Years later his tone remained somber: In his Ingersoll Lecture at Harvard published in 1967 he concluded a dramatic sentence of some 18 lines detailing “the incredible spectaculum of modernity” that had begun with the seventeenth century, in this manner: “with the result, in our time, of having unified mankind into a global madhouse bursting with stupendous vitality.”

These sentences were written in the immediate wake of the Second World War, and in the midst of the Cold War, the Korean War, and up into the Vietnam War. Neither Rosenstock-Huessy nor Voegelin lived to see 1989. Since the period of their writing, the shock of recognizing the magnitude of Western civilizational derailment in the twentieth century has had time to be absorbed and reflected upon. Perhaps it is now possible to achieve a more tranquil assessment of what is in fact going forward in world history, at the beginning of the twenty-first century.

In this conference and the subsequent book we are interested in exploring how a theological philosophy of history can be expressed or written that is more or less adequate to the movement of spirit in history, given the developments we have witnessed from the Second World War to the present.

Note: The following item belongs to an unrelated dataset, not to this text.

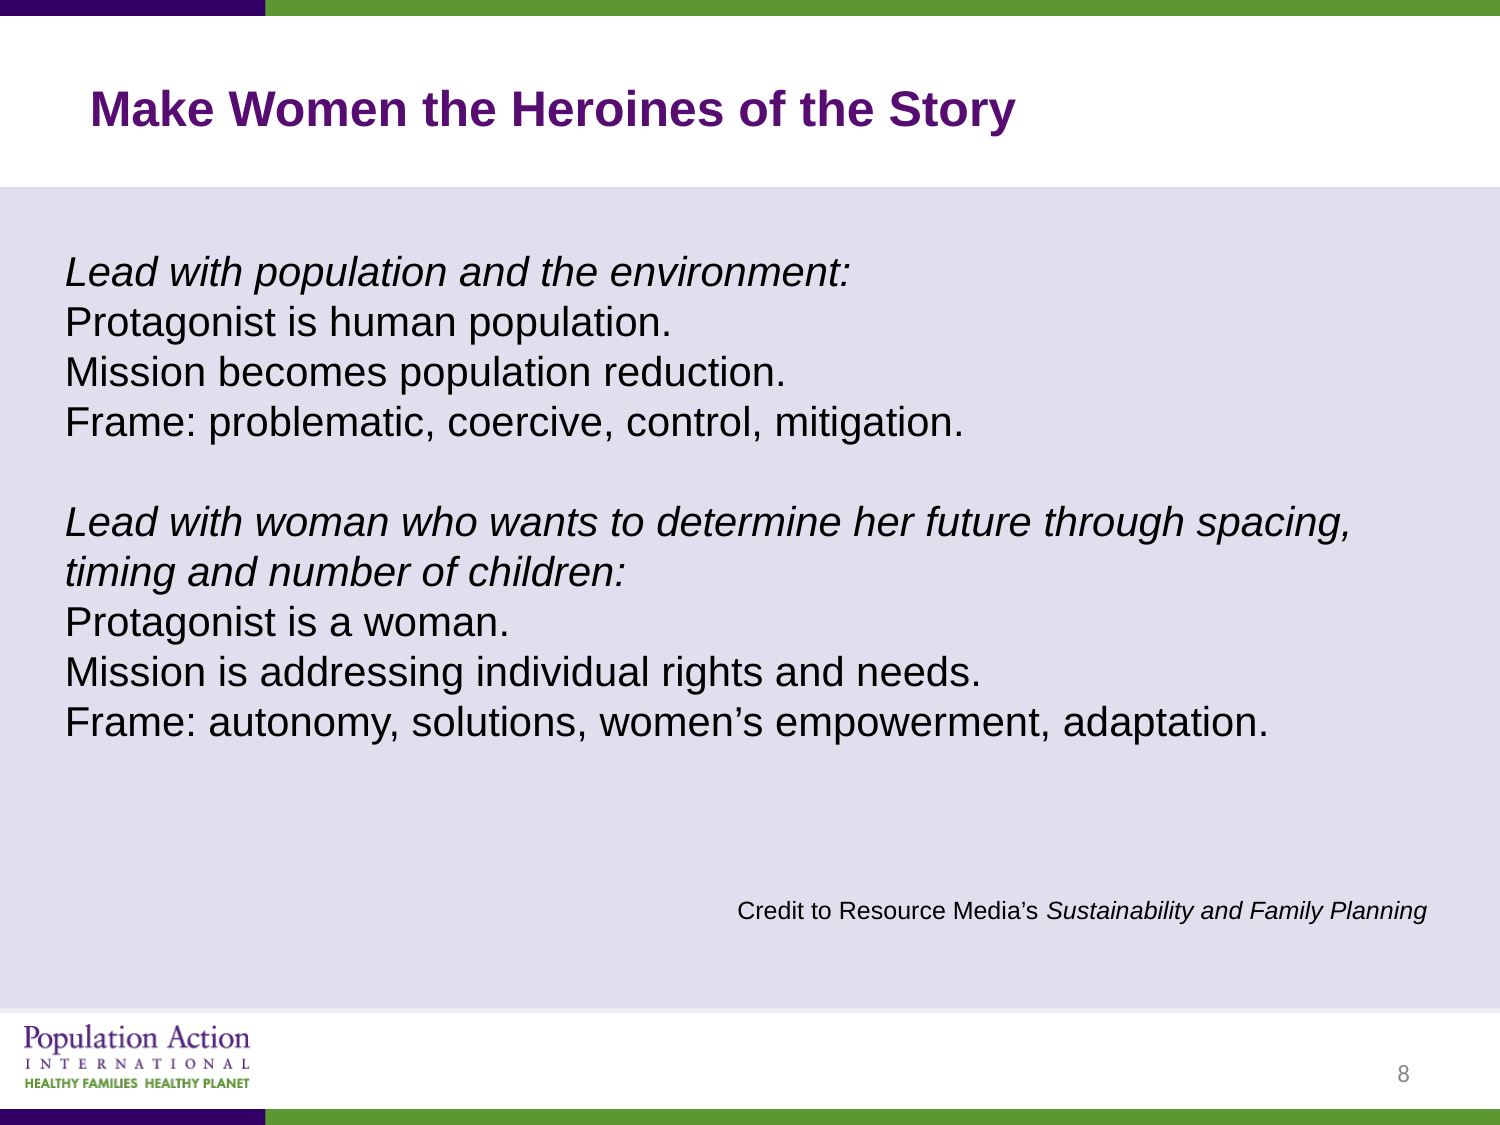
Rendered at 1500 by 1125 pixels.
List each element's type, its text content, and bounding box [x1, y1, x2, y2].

Can we speak in any legitimate way, still, of a divine providence in history? What is the role of Scripture (Torah and Talmud, the New Testament, the Koran, Eastern texts) now, as the various religions in the world confront one another and the dominant power structures? What is the fate, and potential transformation, of empire and its relationship to spiritual substance going to prove to be in the third millennium? Is there still a dream of representing universal humanity through a world empire--or has the death of the Gods of nationalism, communism, and the self made it inescapably clear to philosophical thought that universal humanity can only be genuinely expressed through representative eschatological tensional symbolisms? Is the age of empire, in fact, coming to an end in our time?